We still have our first watch point in place for r[2], so it halted almost immediately. (When we were running forward, a watchpoint makes us stop right after the write occurs. When we run backwards, a watchpoint makes us stop right before the write occurs.)

Let us keep going backwards.

1
2
3
4
5
6
7
8
9
10
(rr) reverse-continue
Continuing.

Hardware watchpoint 3: a_cur

Old value = core::option::Option<&i32>::None
New value = core::option::Option<&i32>::Some(0x55e4f1664004)
boom::merge (recv=&mut [i32](size=5) = {...}, a=&[i32](size=2) = {...}, b=&[i32](size=3) = {...}) at boom.rs:20
20                        a_cur = ai.next();
(rr)

And now we see where a_cur is being assigned None: line 20:

1
2
3
4
5
6
7
8
9
10
11
12
    match (a_cur, b_cur) {
        (Some(x), Some(y)) => {
            if *x <= *y {
                recv[i] = *x;
                a_cur = ai.next();
            } else {
                recv[i] = *y;
                a_cur = ai.next(); // here's the assignment
            }
        }
        ...
    }

And if you look at this, you might see the problem: in that arm of the if, we are copying over the right-hand tuple value (*y, from b_cur), but we are advancing the left-hand cursor, a_cur.

With that insight, we can make an easy fix: replace line 20 with

1
                b_cur = bi.next(); // was `a_cur = ai.next();`

With that change in place, the code works:

1
2
3
4
5
6
7
[boom.rs:4] r = [
    10,
    20,
    30,
    40,
    60,
]

This is a case where the ability to explore memory and add printouts from the debugger is crucial: Because now we are exploring the behavior of one specific trace, and we do not always have the opportunity to try to recreate the trace on a new version of the program.

There are other advantages provided by rr. For example, record/replay means that you can investigate a trace repeatedly. Each time you replay the trace, you’ll observe the same execution; and you can add breakpoints (and print statements on those breakpoints) on that exact trace as it replays. This is invaluable for tracking down bugs that are intermittent or that depend on subtle event orderings.

Closing Thoughts

I started writing this post thinking “I’m excited about debuggers! Why is no one in the Rust community using them?” As I dug into the topic, I kept asking myself “what feature is provided here that people cannot more readily get via their logging instrumentation?
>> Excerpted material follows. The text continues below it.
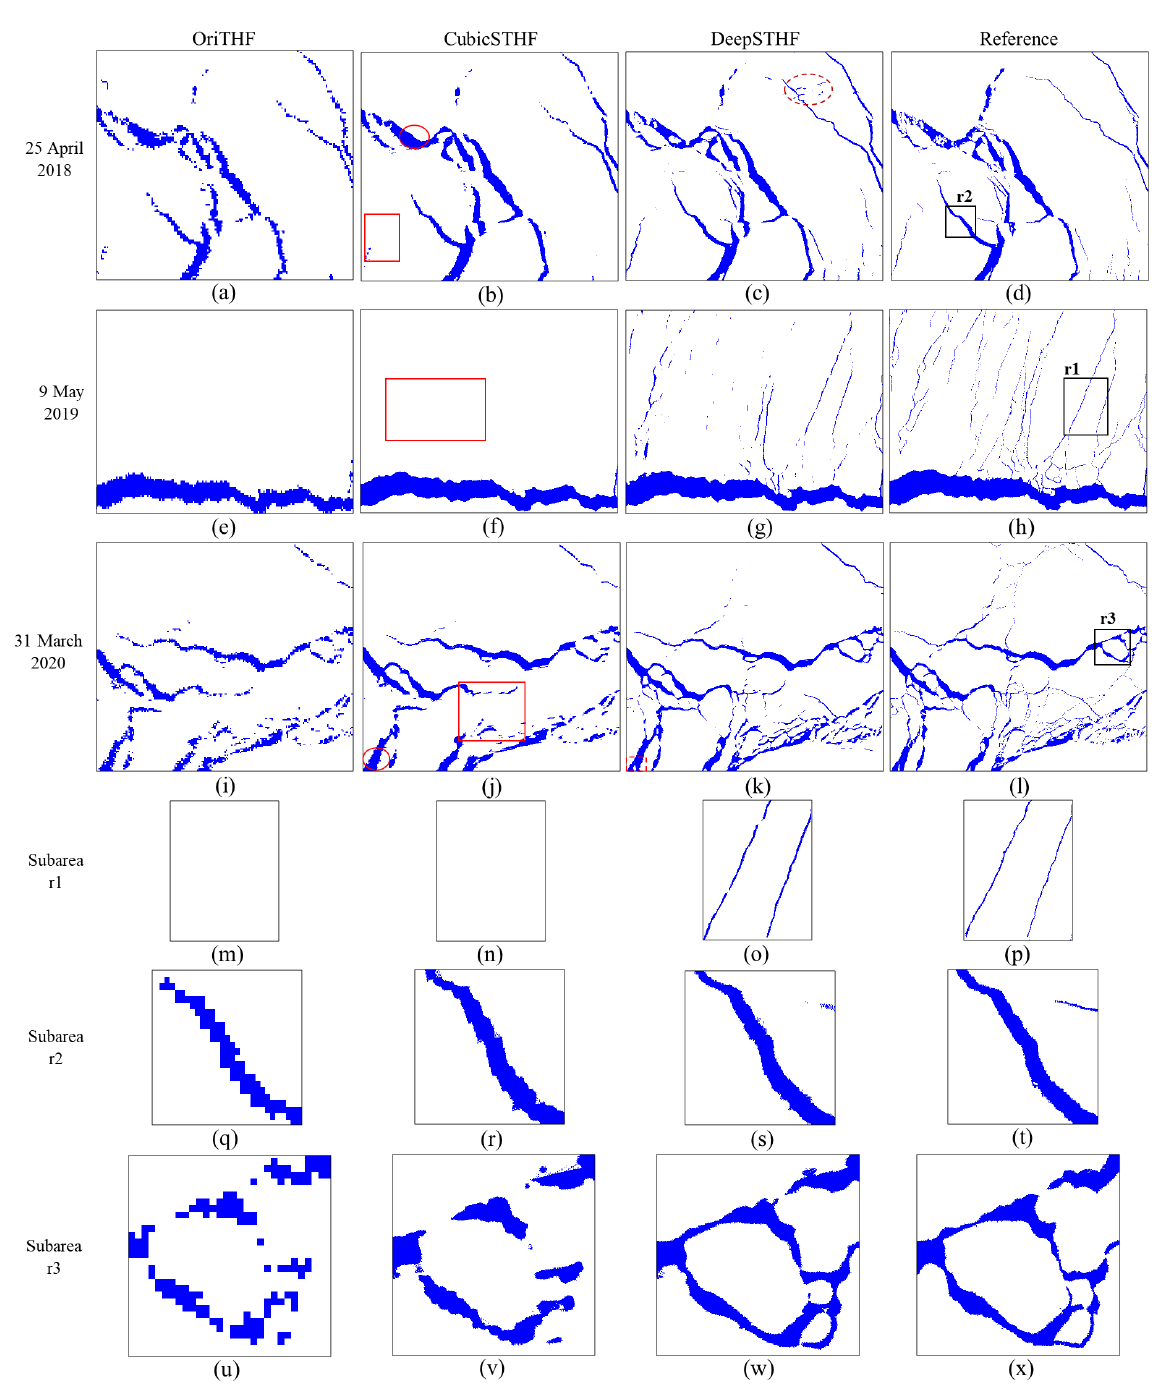
Figure 13. The lead maps generated from the MODIS IST images using the three methods. The images were acquired on (a–d) 25 April 2018, (e–h) 9 May 2019, and (i–l) 31 March 2020. The lead and ice-covered areas are marked in blue and white, respectively. (a, e, i, m, q, u) The results of the OriTHF method, (b, f, j, n, r, v) the results of the CubicSTHF method, and (c, g, k, o, s, w) the results of the DeepSTHF method. The black rectangles in panels (d) , (h) , and (i) represent the subareas. The red rectangles in panels (b) , (f) , and (j) represent the lead networks that have been mapped by the CubicSTHF method. The red ellipses in panels (b) and (j) show the ice-covered regions that have been misclassified as leads by the CubicSTHF method. The red dashed rectangle in panel (k) represents the ice-covered areas that have been correctly classified by the DeepSTHF method. The red dashed ellipse in panel (c) shows the pixels misclassified as leads by the DeepSTHF method due to the errors in the ice surface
What value am I getting from this?”

As you might infer from my “Honestly” notes above, I had to admit that the advantages of a debugger when compared to logging instrumentation may be limited in scope. At least, that’s how I see things with typical debugging workflows.

Tools like rr open up new debugging workflows, one of which I delved into above. I plan to write more in the future about other such new workflows, such as ones provided by services like pernos.co. More generally, I want to spend some time thinking about the nature of debugging: how it links in with how we develop features, how we communicate our ideas, and how we validate our models.